» **Exercise details**
Each line below must be transcribed exactly, and no picture may appear in the transcription.

» **Supplied data**
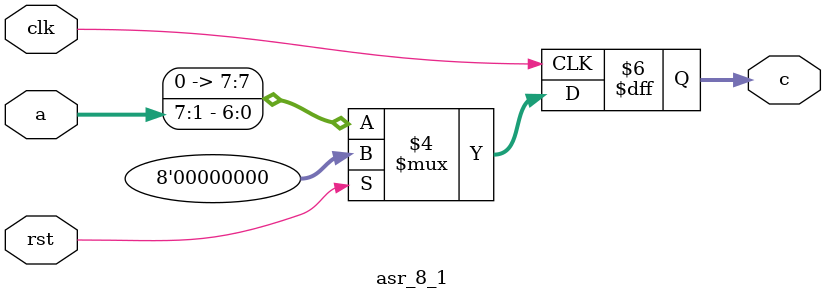
<source format=v>
module asr_8_1(
    a,
    c,
    clk,
    rst
);

input [7:0] a;
input clk, rst;
output [7:0] c;

always @ ( posedge clk )
begin
    case(rst)
        0: c = a >>> 1;
        default: c = 0;
    endcase
end
endmodule

</source>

» **Written solution**
<source format=v>
module asr_8_1(
    a,
    c,
    clk,
    rst
);

input [7:0] a;
input clk, rst;
output [7:0] c;

always @ ( posedge clk )
begin
    case(rst)
        0: c = a >>> 1;
        default: c = 0;
    endcase
end
endmodule

</source>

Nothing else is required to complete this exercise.